Stored records
====

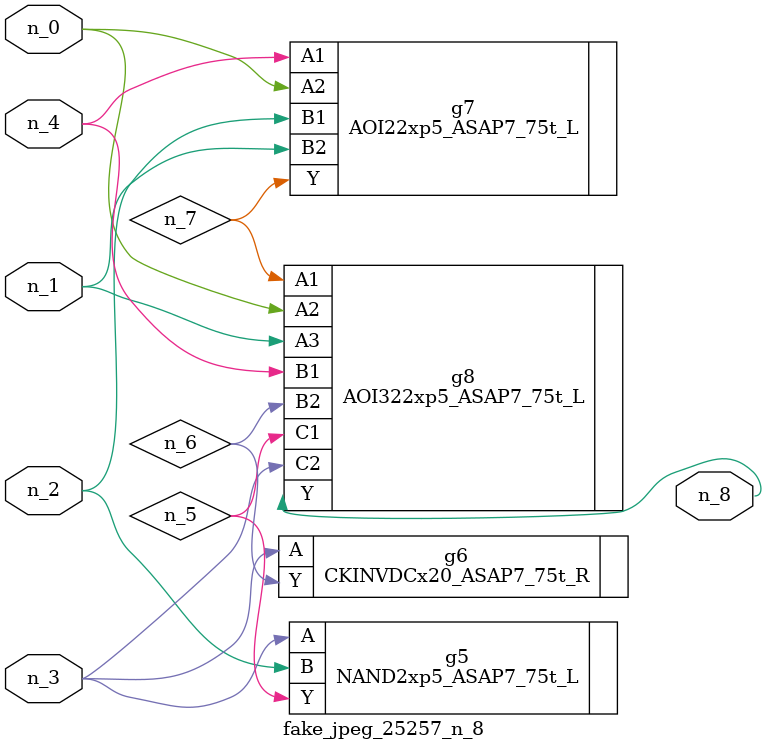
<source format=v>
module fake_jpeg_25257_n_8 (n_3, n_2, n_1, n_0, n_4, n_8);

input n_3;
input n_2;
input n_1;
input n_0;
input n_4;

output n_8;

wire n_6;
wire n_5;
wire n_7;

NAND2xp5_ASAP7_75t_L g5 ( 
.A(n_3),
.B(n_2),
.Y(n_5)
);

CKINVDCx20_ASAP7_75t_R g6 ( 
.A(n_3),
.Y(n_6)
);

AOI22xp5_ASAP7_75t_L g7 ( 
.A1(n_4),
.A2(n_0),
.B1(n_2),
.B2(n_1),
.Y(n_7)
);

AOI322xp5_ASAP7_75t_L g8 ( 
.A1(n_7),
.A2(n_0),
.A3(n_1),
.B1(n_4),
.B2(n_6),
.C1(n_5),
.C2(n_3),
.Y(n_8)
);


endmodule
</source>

====

## Assigned task
Which lines in the records contain the word "input"? Copy each one.

## Reply
input n_3;
input n_2;
input n_1;
input n_0;
input n_4;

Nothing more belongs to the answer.